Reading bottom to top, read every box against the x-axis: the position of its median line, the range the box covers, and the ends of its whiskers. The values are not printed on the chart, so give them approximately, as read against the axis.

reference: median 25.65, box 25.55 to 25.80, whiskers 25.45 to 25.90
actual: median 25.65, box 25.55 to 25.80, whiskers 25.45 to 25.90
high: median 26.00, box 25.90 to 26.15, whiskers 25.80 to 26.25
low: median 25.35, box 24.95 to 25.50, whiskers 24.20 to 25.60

[To do]
Copy out all of the data above line for line, with no changes to any word or number.

[Written response]
Reading bottom to top, read every box against the x-axis: the position of its median line, the range the box covers, and the ends of its whiskers. The values are not printed on the chart, so give them approximately, as read against the axis.

reference: median 25.65, box 25.55 to 25.80, whiskers 25.45 to 25.90
actual: median 25.65, box 25.55 to 25.80, whiskers 25.45 to 25.90
high: median 26.00, box 25.90 to 26.15, whiskers 25.80 to 26.25
low: median 25.35, box 24.95 to 25.50, whiskers 24.20 to 25.60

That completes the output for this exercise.